Basing decisions on data
Using data to measure how work is done is one of the best paths toward making better decisions about how to manage a business. And KPIs can help identify inefficiencies within the department, especially around the ways in which employees work and the areas in which resources can be better deployed. They can also help determine where an increase in automation may help and what other technologies can be used to support the tax function as a efficient and effective business unit.
Going beyond tax work and regulatory compliance, tax departments can leverage this data to better provide strategy advisory services to the larger business. Having KPIs that measure the department’s performance beyond tax preparation allows department leaders to think strategically about how the department can provide additional financial insights into such as critical decision as which business activities can yield more profits or savings.
Finally, cost-saving KPIs can play a pivotal role in helping tax departments secure additional budget resources. By tracking and demonstrating efficiency through these KPIs, tax departments can provide concrete evidence of their ability to optimize resources and reduce expenses.

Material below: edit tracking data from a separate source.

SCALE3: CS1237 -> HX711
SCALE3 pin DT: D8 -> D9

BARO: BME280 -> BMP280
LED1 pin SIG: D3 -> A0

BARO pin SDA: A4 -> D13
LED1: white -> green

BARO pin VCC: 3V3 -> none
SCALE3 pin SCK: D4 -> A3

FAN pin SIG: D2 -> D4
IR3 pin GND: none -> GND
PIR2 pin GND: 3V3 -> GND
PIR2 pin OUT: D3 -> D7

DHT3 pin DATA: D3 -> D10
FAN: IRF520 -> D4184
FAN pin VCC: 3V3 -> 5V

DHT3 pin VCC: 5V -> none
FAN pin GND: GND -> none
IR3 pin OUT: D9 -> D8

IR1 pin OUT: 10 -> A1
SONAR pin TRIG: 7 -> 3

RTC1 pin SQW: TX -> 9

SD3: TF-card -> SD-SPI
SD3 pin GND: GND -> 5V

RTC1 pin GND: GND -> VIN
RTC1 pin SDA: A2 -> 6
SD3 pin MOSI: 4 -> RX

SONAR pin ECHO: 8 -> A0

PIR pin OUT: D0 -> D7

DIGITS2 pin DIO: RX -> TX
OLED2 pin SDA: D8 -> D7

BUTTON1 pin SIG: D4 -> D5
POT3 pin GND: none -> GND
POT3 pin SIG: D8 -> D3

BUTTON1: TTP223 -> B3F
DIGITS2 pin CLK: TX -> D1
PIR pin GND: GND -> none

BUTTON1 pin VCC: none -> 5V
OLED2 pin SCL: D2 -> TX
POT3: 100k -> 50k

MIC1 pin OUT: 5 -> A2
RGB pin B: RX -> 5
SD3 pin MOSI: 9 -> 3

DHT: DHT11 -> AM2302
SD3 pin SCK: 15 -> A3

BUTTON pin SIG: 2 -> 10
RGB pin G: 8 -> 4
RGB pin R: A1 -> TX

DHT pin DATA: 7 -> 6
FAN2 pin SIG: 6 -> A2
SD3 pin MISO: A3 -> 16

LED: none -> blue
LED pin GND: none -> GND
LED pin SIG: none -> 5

By highlighting successful cost-saving initiatives — such as reducing compliance costs or minimizing tax liabilities through effective planning — tax leaders can showcase their departments’ achievements and make a compelling case for more funding. These KPIs also can identify additional opportunities for cost reduction, supporting the need for investments in new technologies, training, or process automation that promise long-term savings.
Further, aligning these KPIs with the organization’s broader financial goals can demonstrate the tax department’s contribution to overall cost management and profitability. And by regularly reporting on these metrics, departments can foster trust and accountability, making it easier to justify budget increases. In this way, tax departments can present a strong, data-driven argument for the additional resources they need to enhance their efficiency and effectiveness.
Conclusion
The implementation and continuous monitoring of KPIs are necessities for the success of corporate tax departments. These metrics provide a measurable framework to evaluate performance, efficiency, and effectiveness, allowing tax departments to align their operations with the broader strategic goals of the organization.
By understanding their role within the company and setting relevant KPIs, tax departments can ensure that each team member is aware of their contributions towards meeting departmental and organizational objectives. This not only fosters accountability and transparency but also aids in identifying inefficiencies and areas in which resources can be better utilized. Moreover, KPIs can highlight the need for technological investments and automation, further enhancing the department’s efficiency.
Beyond just meeting tax filings and compliance requirements, corporate tax departments can offer strategic advisory services that contribute to their companies’ overall financial health. In essence, KPIs are a critical tool that empowers tax departments to make informed, data-driven decisions, ultimately driving their success and value within the organization.